Sean Driscoll (Colonel John Joffre Driscoll, USAF)
The Priory of Sion involved with NATO Military Intelligence?



In 1999 Liz Driscoll (Elizabeth Forrest O'Driscoll) in an online article The Green Man of Ireland and Scotland, claimed that her husband Sean Driscoll (Colonel John Joffre Driscoll) had known Philippe de Chérisey and was also the godfather to his son, Gaspard de Chérisey.

Sean Driscoll was a bomber pilot in World War Two and by the 1950s had become the American Head of the NATO Mutual Weapons Development Program (MWDP) in Paris (Robert Bud, Philip Gummett, Cold War, Hot Science, Routledge; 1999). In 1981 he bought and restored Castle Matrix in Ireland.

General Charles de Gaulle withdrew France from NATO in 1966, thereupon the Supreme Headquarters Allied Powers Europe (SHAPE) had to transfer its headquarters from Paris to Belgium (near Brussels) – SHAPE coordinated ‘Operation Gladio’, anti-communist stay-behind armies in Europe following World War Two (the existence of which only became known in 1990). France did not dissolve its stay-behind armies despite pulling out of NATO.

Philippe de Chérisey married Gloria Phillips on 1 February 1958 in Ixelles, Belgium.

Two things need to be considered.

1) – Gaspard de Chérisey’s Baptismal Certificate or Baptismal Register – does it bear Sean Driscoll’s signature?

2) – If it does bear Sean Driscoll’s signature – does this really mean there was an actual direct and historical connection between the Priory of Sion and NATO Military Intelligence – whereby Philippe de Chérisey would have gained access to classified military information like ‘Operation Gladio’ – or does it mean that Sean Driscoll was a romantic who took esoteric subject matters seriously and that was how he got to know Philippe de Chérisey?


Emblem of the Italian branch of ‘Gladio’, the NATO emblem of ‘Gladio’,
and the cover to Philippe de Chérisey’s 1971 novel, ‘Circuit’.


The sword shown on the cover of Circuit – is that really the Roman Sword alluding to ‘Operation Gladio’ – or is it part of Philippe de Chérisey’s novel dealing with the theme of a Roman treasure involving the characters Charlot and Madéleine (“...au loin la belle ruine gardienne de l’épée”)?
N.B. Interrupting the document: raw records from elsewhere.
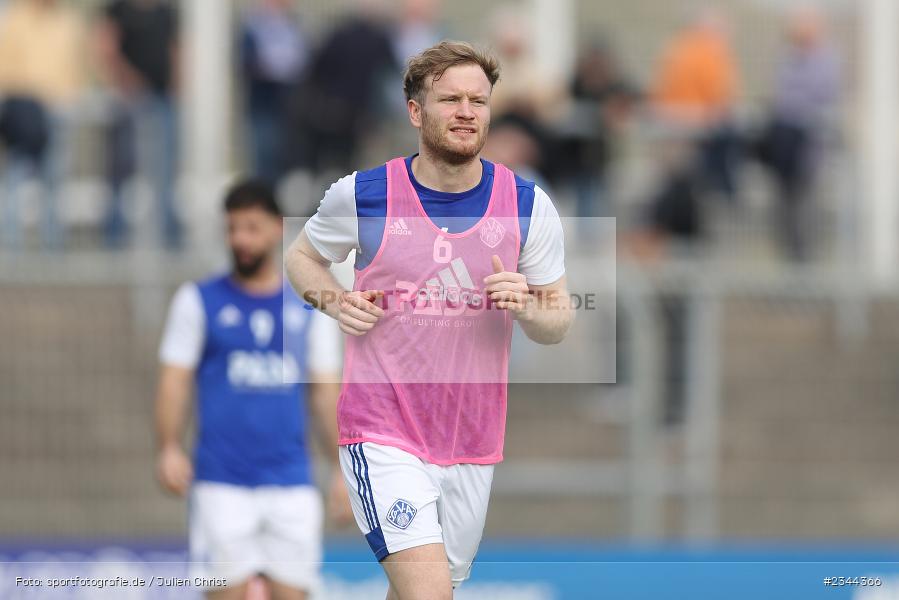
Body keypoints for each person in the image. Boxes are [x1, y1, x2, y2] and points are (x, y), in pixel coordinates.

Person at [286, 41, 572, 599]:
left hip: (471, 439)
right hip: (382, 430)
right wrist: (332, 299)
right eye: (450, 99)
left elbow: (558, 318)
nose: (467, 111)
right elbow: (301, 258)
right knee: (430, 594)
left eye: (479, 101)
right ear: (416, 112)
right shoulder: (364, 195)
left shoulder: (527, 204)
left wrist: (528, 303)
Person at [155, 180, 350, 600]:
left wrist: (341, 468)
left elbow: (324, 392)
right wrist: (169, 446)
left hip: (291, 482)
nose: (240, 239)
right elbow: (175, 378)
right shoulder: (198, 301)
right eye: (232, 229)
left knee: (293, 593)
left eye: (251, 227)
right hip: (221, 483)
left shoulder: (309, 308)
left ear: (277, 229)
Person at [755, 7, 840, 261]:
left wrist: (793, 110)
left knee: (806, 210)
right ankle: (790, 267)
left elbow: (818, 98)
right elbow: (782, 97)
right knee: (782, 212)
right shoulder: (788, 58)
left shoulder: (826, 61)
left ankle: (807, 269)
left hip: (808, 152)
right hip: (784, 152)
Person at [0, 0, 86, 250]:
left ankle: (53, 248)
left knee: (55, 179)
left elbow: (75, 65)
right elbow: (6, 68)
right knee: (17, 177)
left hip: (59, 111)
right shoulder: (17, 18)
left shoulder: (67, 20)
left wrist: (68, 99)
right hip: (25, 113)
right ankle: (12, 247)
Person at [95, 0, 181, 249]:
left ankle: (167, 237)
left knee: (164, 172)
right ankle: (113, 237)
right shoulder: (118, 9)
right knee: (119, 170)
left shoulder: (166, 12)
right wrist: (128, 82)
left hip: (162, 100)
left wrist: (176, 86)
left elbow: (176, 50)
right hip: (127, 101)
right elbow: (106, 48)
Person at [239, 0, 308, 184]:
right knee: (265, 156)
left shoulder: (293, 27)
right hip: (264, 102)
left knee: (282, 157)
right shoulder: (253, 28)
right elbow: (247, 63)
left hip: (286, 105)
Circuit is divided into twenty two chapters each one named after the major trumps of the Tarot Cards – how does this relate to NATO Military Intelligence? De Chérisey’s sword has the handwritten name "Saint Ursin" inscribed upon it – the saint in question being the patron saint of Bourges located in the centre of France, lying at the heart of the shape of the Hexagram shown on the cover of Circuit. The bishop of Bourges during the Merovingian period was St Sulpice and there is a chapter in Circuit mentioning both Saints Ursin and Sulpice.
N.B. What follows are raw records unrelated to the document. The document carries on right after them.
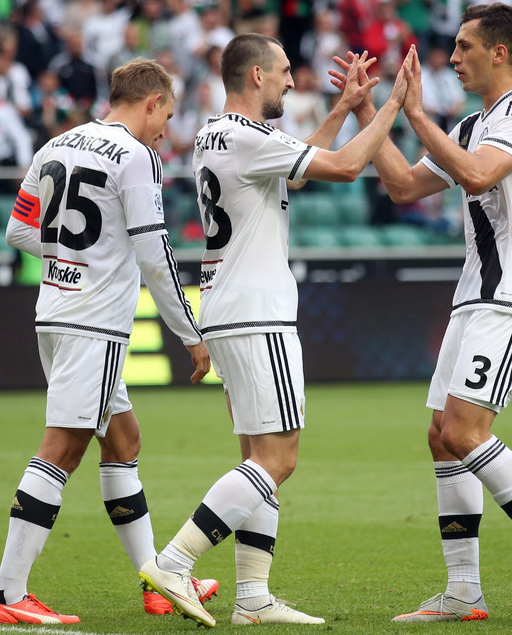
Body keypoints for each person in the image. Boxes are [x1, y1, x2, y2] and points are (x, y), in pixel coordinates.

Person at [139, 33, 410, 628]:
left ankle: (253, 598)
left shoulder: (219, 135)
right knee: (278, 460)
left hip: (227, 305)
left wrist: (342, 109)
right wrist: (392, 105)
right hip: (257, 309)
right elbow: (341, 166)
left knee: (256, 457)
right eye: (285, 71)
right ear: (257, 75)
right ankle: (174, 561)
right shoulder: (248, 136)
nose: (292, 81)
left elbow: (296, 172)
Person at [340, 2, 512, 623]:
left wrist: (419, 113)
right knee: (441, 438)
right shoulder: (472, 124)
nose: (452, 58)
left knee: (463, 432)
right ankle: (462, 591)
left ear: (499, 52)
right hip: (476, 295)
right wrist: (373, 108)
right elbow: (401, 184)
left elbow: (479, 178)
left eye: (463, 47)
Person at [0, 58, 213, 625]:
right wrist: (191, 333)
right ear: (152, 102)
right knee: (60, 450)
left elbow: (18, 230)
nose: (166, 126)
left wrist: (70, 256)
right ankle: (8, 596)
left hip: (55, 312)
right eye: (167, 112)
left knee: (123, 441)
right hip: (94, 322)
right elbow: (156, 257)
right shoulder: (137, 158)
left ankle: (156, 580)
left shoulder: (56, 145)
The 2004 novel L’Élu du serpent rouge by Jean-Paul Bourre presented Patrice Villard as the Grand Master of the Priory of Sion, a pseudonym for François de Grossouvre.

François de Grossouvre was Chief of ‘Gladio’ for the Lyon region of France until his alleged suicide on 7 April 1994. But Grossouvre in real life wasn’t linked to the Priory of Sion, but rather (and posthumously) with the cult of the Order of the Solar Temple – following many unverifiable claims made after the mass suicides.

It seems strange that Sean Driscoll should ever have become acquainted with someone like Philippe de Chérisey, but everything indicates that the former NATO Officer had interests in esoteric matters and folklore, and he is described by one person who met him as "a mad Renaissance man" who "collected not only an astounding library, but incredible artefacts".


Castle Matrix, County Limerick, Republic of Ireland - that Sean Driscoll (Col. John J. Driscoll) restored and attributed the name of to an association with the Matres or Matrone: the Matres were the Triple Mother-Goddesses of the Pagan Celts.

Driscoll allegedly belonged to the Shickshinny Order of St. John – a historical overview of the Order can be found here:
http://www.chivalricorders.org/orders/self-styled/selfsty1.htm

And an article outlining some of its more offbeat manifestations can be found here:
http://www2.prestel.co.uk/church/lumpen/saucers.htm


That highly intelligent and highly educated people who hold highly responsible positions in society seriously talk nonsense was the starting point to a book first published by Professor J M Roberts during the 1970s entitled The Mythology of the Secret Societies. The book by Professor J M Roberts is not recent and was published before the subject matter of the Priory of Sion became fashionable in the English-speaking world – but all of the familiar gambits and situations are there, existing in relation to other esoteric matters spanning centuries – strongly resembling the scam of the Priory of Sion.

"Although sometimes amusing, it is always disturbing when intelligent people seriously talk nonsense. This is true even of the dead; we are always surprised at the credulity of our forebears." - the opening sentence from the first chapter in, J M Roberts, The Mythology of the Secret Societies (Secker & Warburg, 1972), before the worldwide popularity of pseudohistorical books like The Holy Blood and the Holy Grail (1982) and novels like The Da Vinci Code (2003).